Schools will return 'in full' in September after UN warns of 'generational catastrophe' because of shut classrooms

Nicolas Cecil4 August 2020

Schools will return “in full” in September, a minister declared today despite warnings that their reopening could spark a second wave of coronavirus.

Local government minister Simon Clarke said it is “not up for debate” whether all pupils come back to the classroom in a matter of weeks.

However, he admitted the test-and-trace system still needed to improve and stressed all citizens had a duty to self-isolate if they test positive for Covid-19 or if advised to do so having come into close contact with an infected person.

The Government took the firm line as United Nations secretary-general Antonio Guterres warned the world faces a “generational catastrophe” because of school closures during the pandemic and said getting students safely back to the classroom must be “a top priority”.

However, a new report raised the alarm over whether schools could reopen fully in the autumn without triggering a second wave even worse than the first, given the performance of the UK’s test, trace and isolate system.

The modelling study, which simulated 12 scenarios, examined possible implications of UK schools going back coupled with broader reopening of society, such as more parents returning to the workplace and increased socialising. The

authors found that “with increased levels of testing ... and effective contact-tracing and isolation, an epidemic rebound might be prevented”.

But they said that without this the full reopening of schools in September, together with gradual relaxing of the lockdown, are “likely to induce a second wave that would peak in December”.

In a worst-case scenario, a second wave could be 2.3 times higher than the first, according to the study published in The Lancet Child And Adolescent Health journal.

More than 56,000 people with coronavirus have died in the UK since the first wave of the pandemic hit.

Dr Jasmina Panovska-Griffiths, senior research fellow and lecturer in mathematical modelling at the Institute of Epidemiology and Health Care, University College London and lead author of the modelling study, said: “With full reopening of schools alongside society reopening, we suggest that the second wave can be avoided by increasing testing to capture 75 per cent of those with symptoms and then go on to contact trace 68 per cent of their contacts.”

UK Schools begin to reopen during Coronavirus lockdown ease

1/21

However, she said that currently test and trace in England was only reaching about 50 per cent of contacts of those testing positive.

Despite the warnings, Mr Clarke was adamant that schools would soon be fully open.

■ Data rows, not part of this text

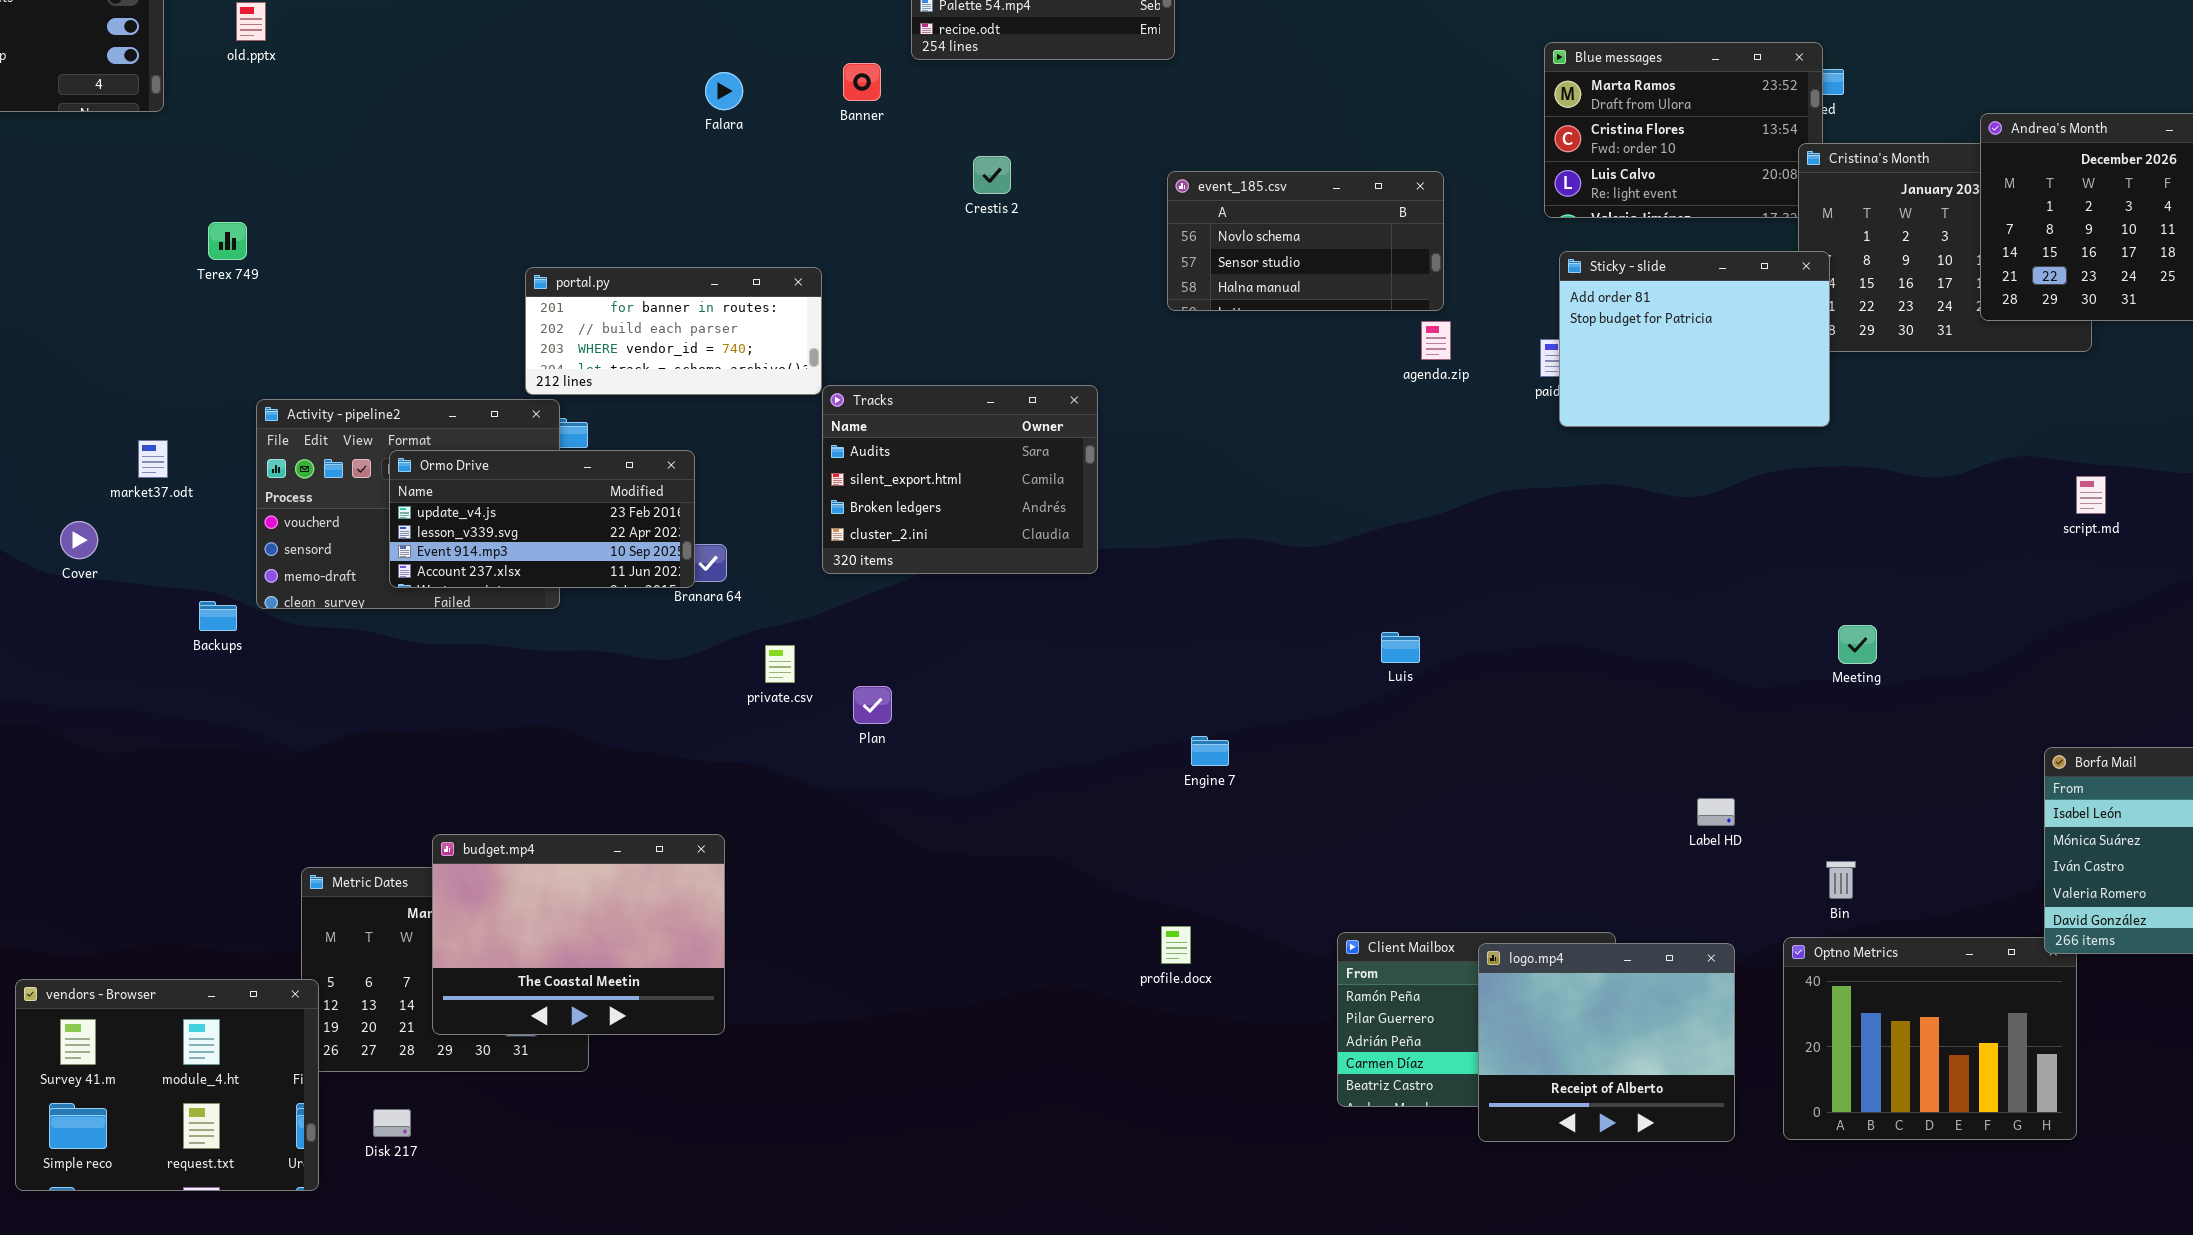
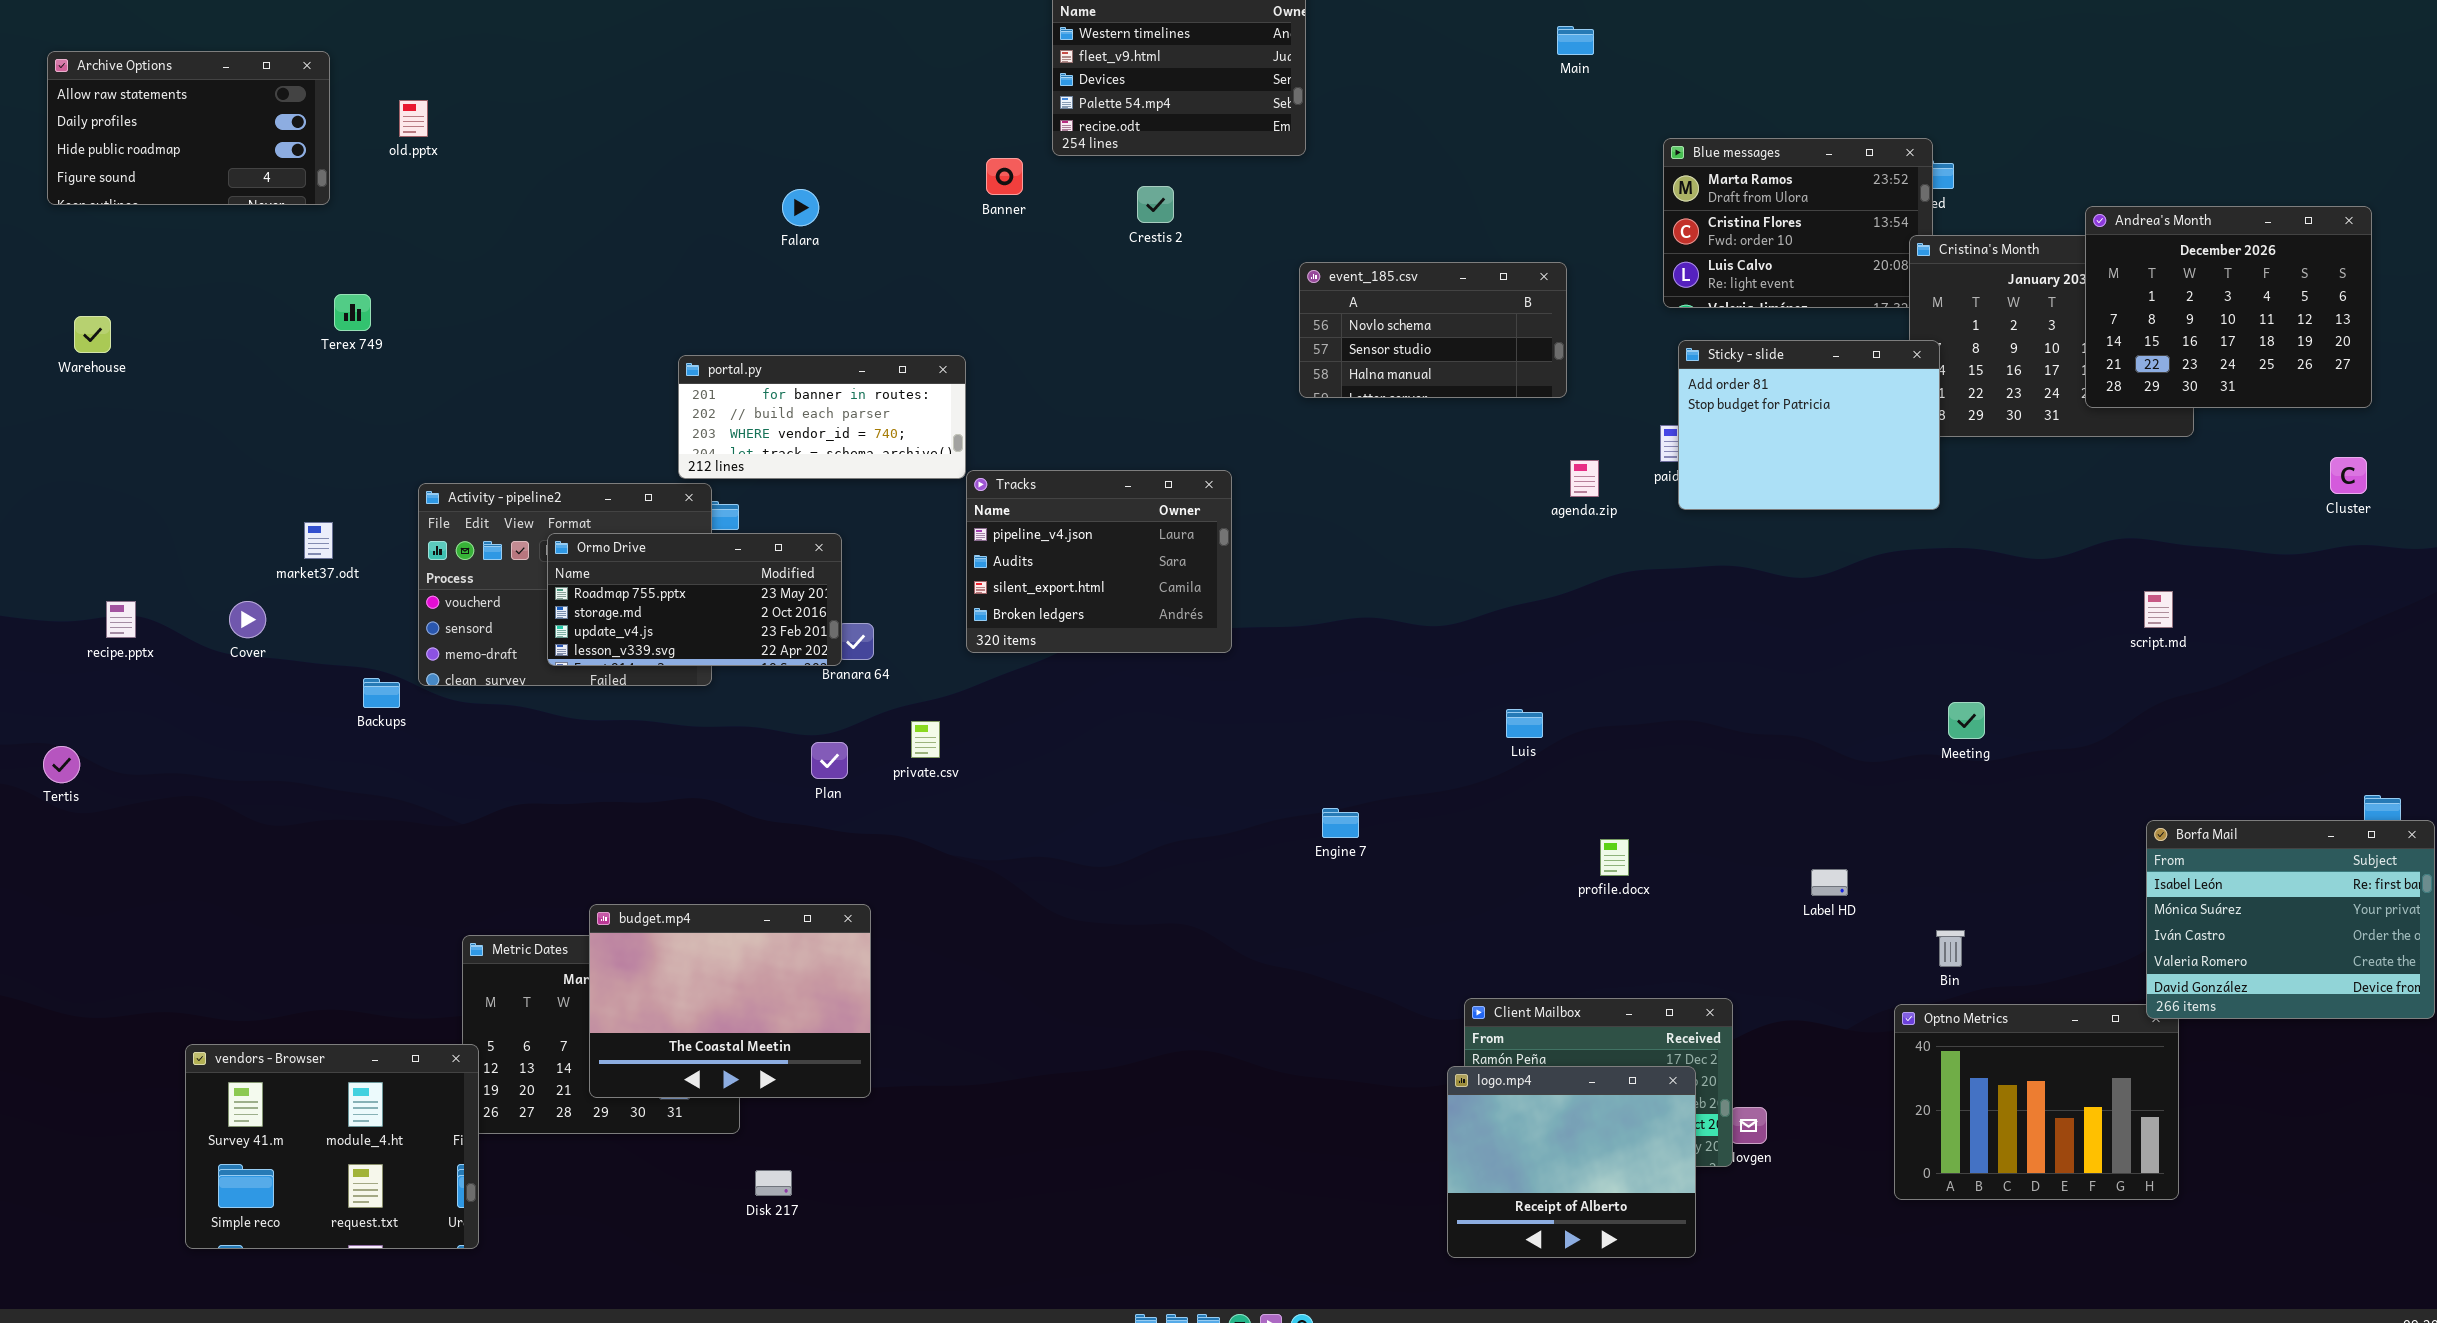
Falara: [705,72,743,110] -> [782,189,819,226], moved
Crestis 2: [973,156,1011,194] -> [1137,186,1174,223], moved
Terex 749: [208,222,247,260] -> [334,294,371,331], moved
agenda.zip: [1421,321,1451,360] -> [1570,460,1599,497], moved
Tracks: [822,385,1098,574] -> [966,470,1232,653], scrolled up 1 row
Ormo Drive: [389,450,695,588] -> [547,533,842,666], scrolled up 2 rows
script.md: [2076,476,2106,514] -> [2144,591,2173,628], moved
Plan: [853,686,892,724] -> [811,742,848,779], moved
profile.docx: [1161,926,1191,964] -> [1600,839,1629,876], moved
logo.mp4: [1478,943,1735,1142] -> [1447,1066,1696,1258], moved
Disk 217: [373,1109,411,1137] -> [755,1170,792,1196], moved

“Schools absolutely will be coming back full time for all pupils in September,” he told Talk Radio. “That’s something which is a total priority for the Government. We are absolutely clear that the impact of children missing so much of their education is enormous and has multi-year consequences for their life chances.”

He insisted the test and trace was reaching 80 per cent of people who test positive for Covid and over 75 per cent of their close contacts.

However, the study cast doubt on whether this was the full picture, because just under a fifth of people who test positive and were referred to test and trace did not provide any details for contacts.

Some might not have been in contact with other people, while others may refuse to co-operate with the system. Shadow health minister Justin Madders said: “Ministers need to be honest about the scale of the problems with the test-and-trace system — it just isn’t reaching enough people and is showing no sign of doing so.”

Mr Clarke said test and trace was “delivering” but admitted it still needed to be improved and urged all citizens to engage with it.

“It’s up to all of us to do the right thing if we either test positive for coronavirus or are in close contact with someone and then are contacted by test and trace and advised to self-isolate,” he added.

He said that more than 184,000 people have been contacted by the programme so far, with overall testing due to rise to 500,000 by the end of October.

The study comes after suggestions that pubs may need to shut, or social freedoms curbed, in order to allow schools to reopen while keeping the spread of Covid-19 down.